__MATERIAL PROVIDED__
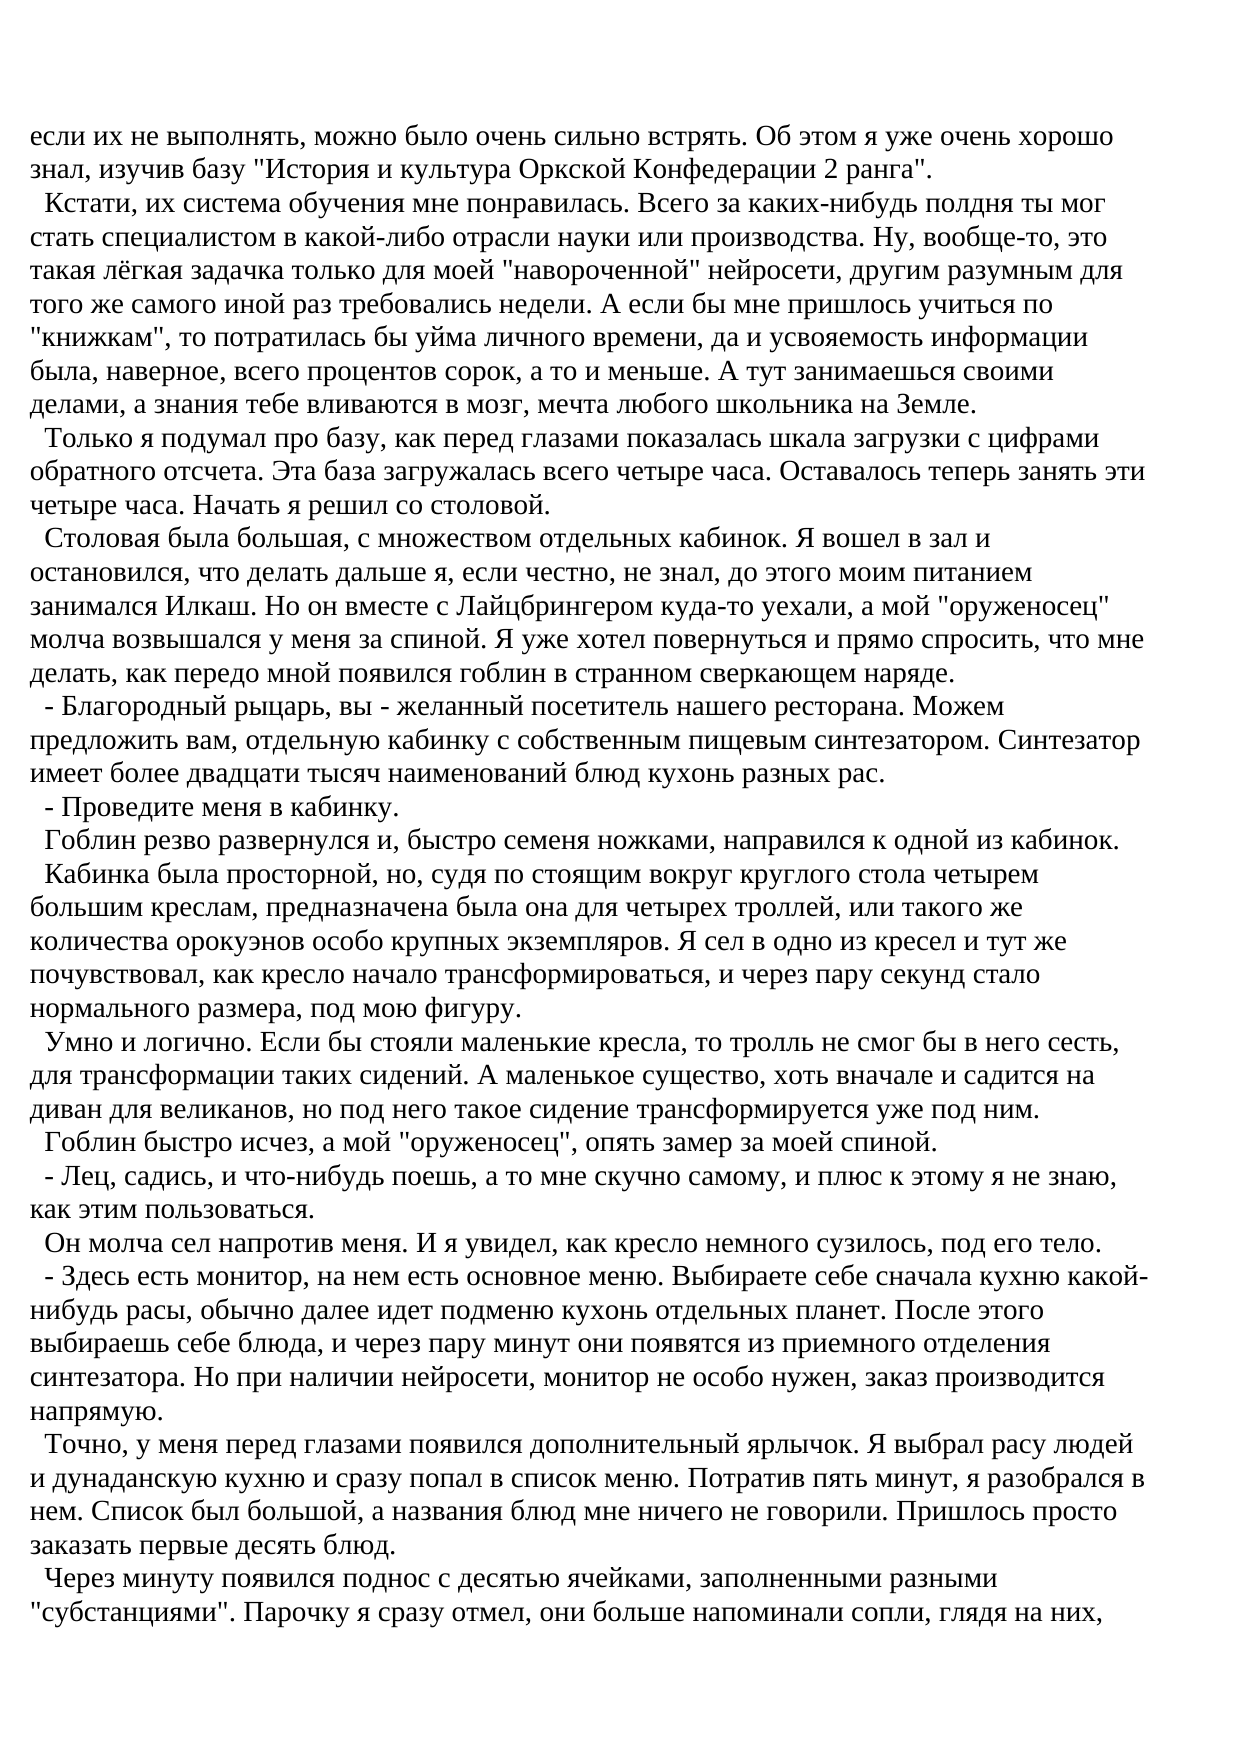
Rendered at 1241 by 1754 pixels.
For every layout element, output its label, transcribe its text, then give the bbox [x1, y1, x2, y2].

text - Благородный рыцарь, вы - желанный посетитель нашего ресторана. Можем предложить вам, отдельную кабинку с собственным пищевым синтезатором. Синтезатор имеет более двадцати тысяч наименований блюд кухонь разных рас. [29, 688, 1152, 789]
text Столовая была большая, с множеством отдельных кабинок. Я вошел в зал и остановился, что делать дальше я, если честно, не знал, до этого моим питанием занимался Илкаш. Но он вместе с Лайцбрингером куда-то уехали, а мой "оруженосец" молча возвышался у меня за спиной. Я уже хотел повернуться и прямо спросить, что мне делать, как передо мной появился гоблин в странном сверкающем наряде. [29, 521, 1152, 688]
text Точно, у меня перед глазами появился дополнительный ярлычок. Я выбрал расу людей и дунаданскую кухню и сразу попал в список меню. Потратив пять минут, я разобрался в нем. Список был большой, а названия блюд мне ничего не говорили. Пришлось просто заказать первые десять блюд. [29, 1426, 1152, 1560]
text Гоблин резво развернулся и, быстро семеня ножками, направился к одной из кабинок. [29, 822, 1152, 856]
text Гоблин быстро исчез, а мой "оруженосец", опять замер за моей спиной. [29, 1124, 1152, 1158]
text Умно и логично. Если бы стояли маленькие кресла, то тролль не смог бы в него сесть, для трансформации таких сидений. А маленькое существо, хоть вначале и садится на диван для великанов, но под него такое сидение трансформируется уже под ним. [29, 1024, 1152, 1124]
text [29, 1560, 1152, 1627]
text Кабинка была просторной, но, судя по стоящим вокруг круглого стола четырем большим креслам, предназначена была она для четырех троллей, или такого же количества орокуэнов особо крупных экземпляров. Я сел в одно из кресел и тут же почувствовал, как кресло начало трансформироваться, и через пару секунд стало нормального размера, под мою фигуру. [29, 856, 1152, 1024]
text Он молча сел напротив меня. И я увидел, как кресло немного сузилось, под его тело. [29, 1225, 1152, 1258]
text - Здесь есть монитор, на нем есть основное меню. Выбираете себе сначала кухню какой-нибудь расы, обычно далее идет подменю кухонь отдельных планет. После этого выбираешь себе блюда, и через пару минут они появятся из приемного отделения синтезатора. Но при наличии нейросети, монитор не особо нужен, заказ производится напрямую. [29, 1258, 1152, 1426]
text Кстати, их система обучения мне понравилась. Всего за каких-нибудь полдня ты мог стать специалистом в какой-либо отрасли науки или производства. Ну, вообще-то, это такая лёгкая задачка только для моей "навороченной" нейросети, другим разумным для того же самого иной раз требовались недели. А если бы мне пришлось учиться по "книжкам", то потратилась бы уйма личного времени, да и усвояемость информации была, наверное, всего процентов сорок, а то и меньше. А тут занимаешься своими делами, а знания тебе вливаются в мозг, мечта любого школьника на Земле. [29, 185, 1152, 420]
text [29, 118, 1152, 185]
text - Лец, садись, и что-нибудь поешь, а то мне скучно самому, и плюс к этому я не знаю, как этим пользоваться. [29, 1158, 1152, 1225]
text Только я подумал про базу, как перед глазами показалась шкала загрузки с цифрами обратного отсчета. Эта база загружалась всего четыре часа. Оставалось теперь занять эти четыре часа. Начать я решил со столовой. [29, 420, 1152, 521]
text - Проведите меня в кабинку. [29, 789, 1152, 822]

__REQUIRED ACTION__
Given the listing, work out the number of lines in which the word "минут" is found, and supply only that number.

__RESPONSE__
2